▶ **Aufgabe**
Schreiben Sie die Zeilen aller folgenden Einträge wortgetreu ab und lassen Sie die Bilder weg.

▶ **Datenauszug**
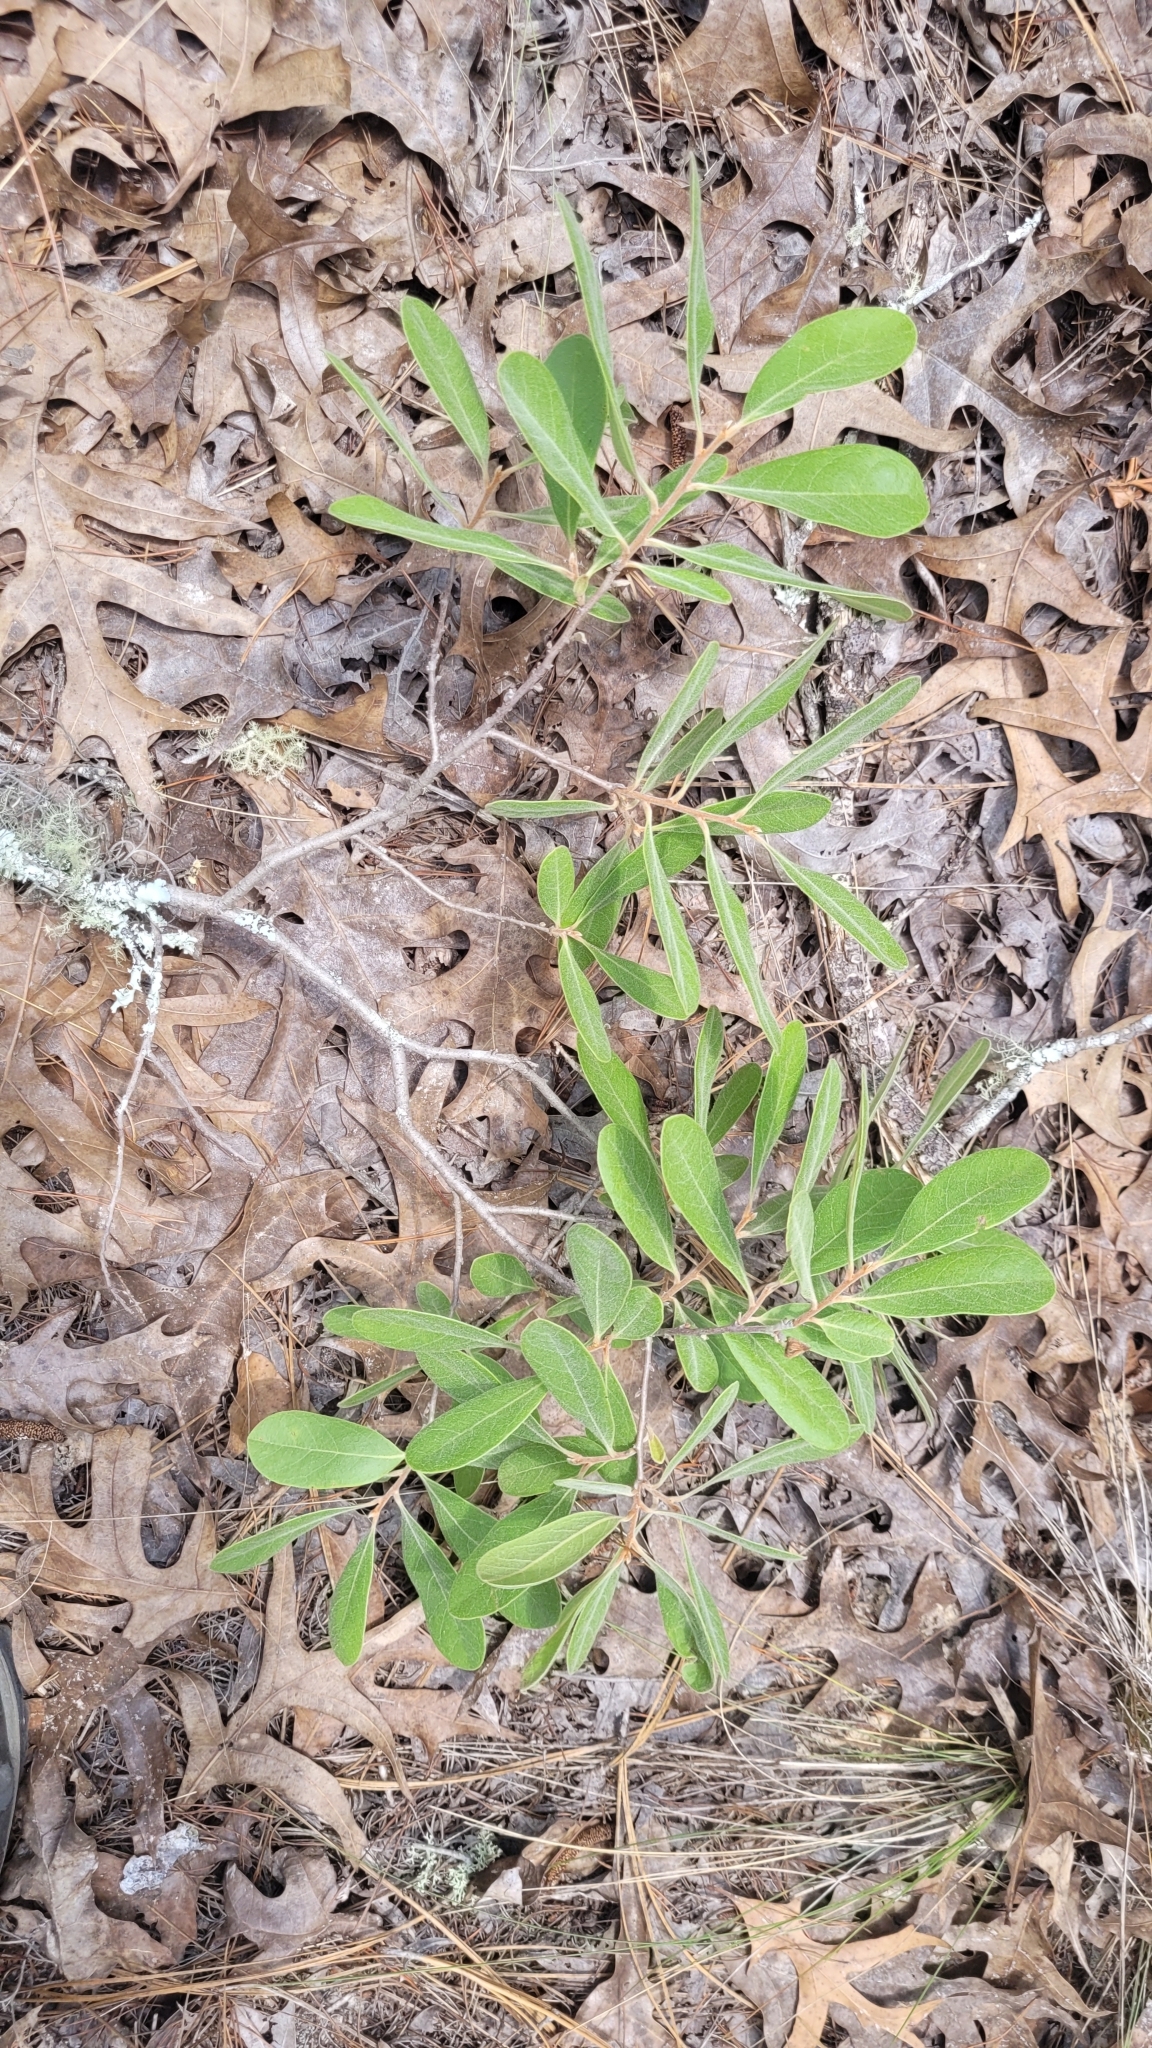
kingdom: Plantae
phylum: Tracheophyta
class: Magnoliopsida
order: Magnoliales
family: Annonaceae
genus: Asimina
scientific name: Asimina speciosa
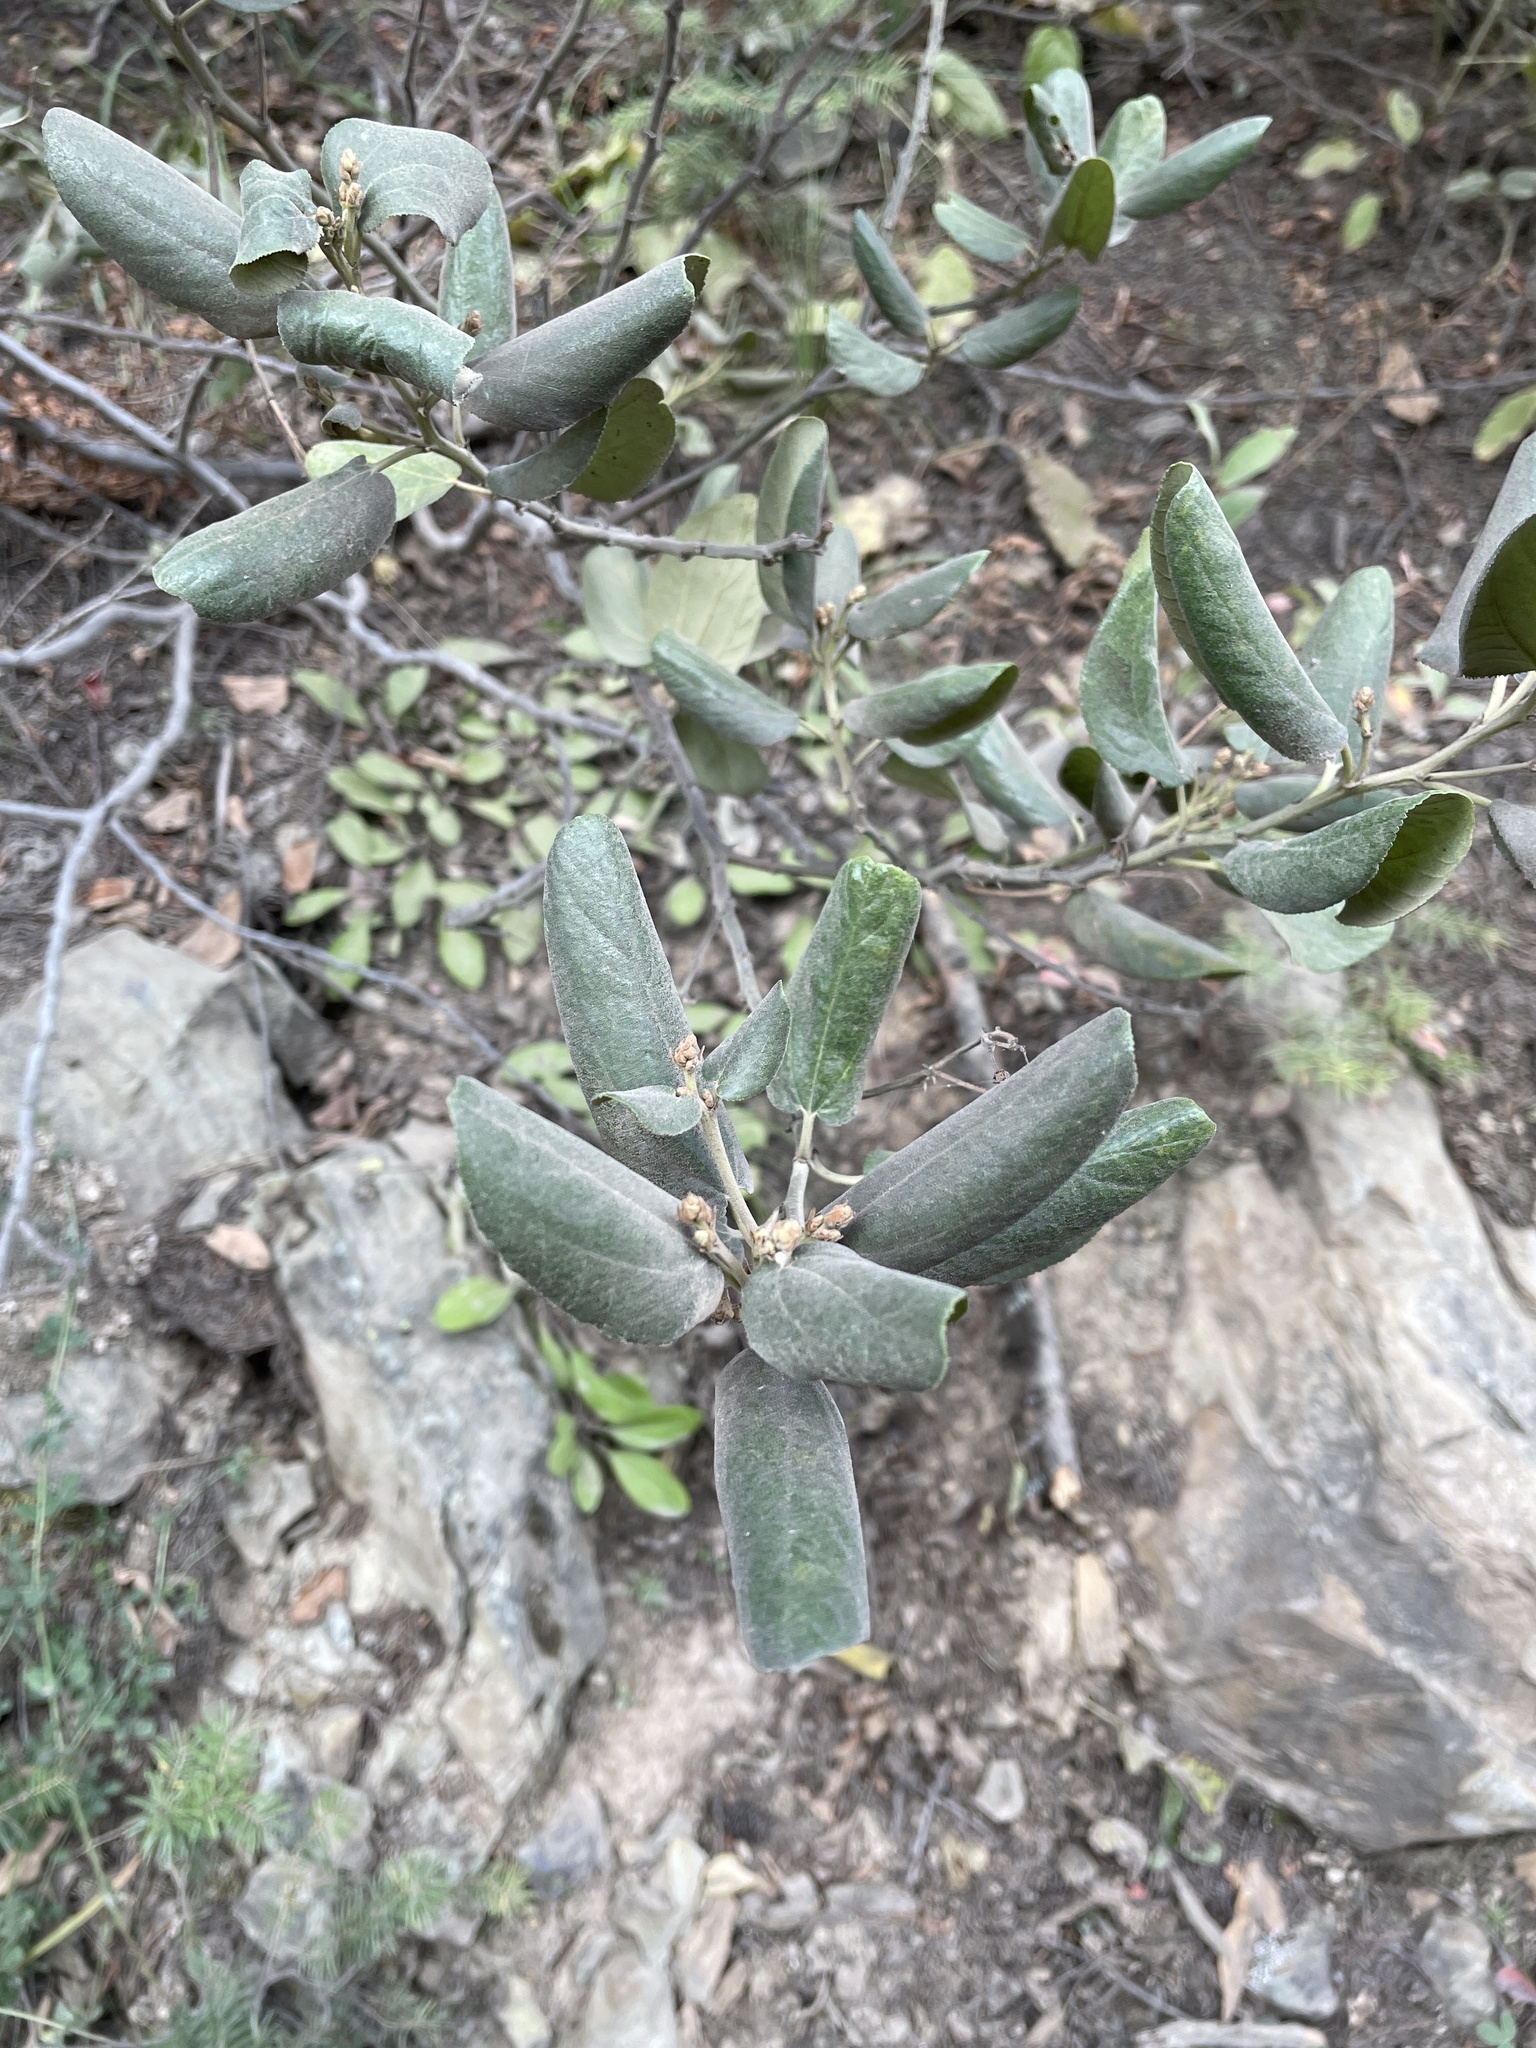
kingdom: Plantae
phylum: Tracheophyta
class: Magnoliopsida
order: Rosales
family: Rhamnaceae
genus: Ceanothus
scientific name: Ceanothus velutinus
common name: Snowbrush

▶ **Ergebnis**
kingdom: Plantae
phylum: Tracheophyta
class: Magnoliopsida
order: Magnoliales
family: Annonaceae
genus: Asimina
scientific name: Asimina speciosa
kingdom: Plantae
phylum: Tracheophyta
class: Magnoliopsida
order: Rosales
family: Rhamnaceae
genus: Ceanothus
scientific name: Ceanothus velutinus
common name: Snowbrush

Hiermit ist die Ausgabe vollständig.